(GOAL OF THE EXERCISE): Starting with the line that contains "ajuda. Contacta o", copy every line through the end of the data below, exactly and with nothing added.

Items from a dataset:
..........

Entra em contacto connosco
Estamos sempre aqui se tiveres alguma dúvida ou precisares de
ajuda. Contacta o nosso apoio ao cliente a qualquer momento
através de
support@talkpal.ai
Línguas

..........

(ANSWER):
ajuda. Contacta o nosso apoio ao cliente a qualquer momento
através de
support@talkpal.ai
Línguas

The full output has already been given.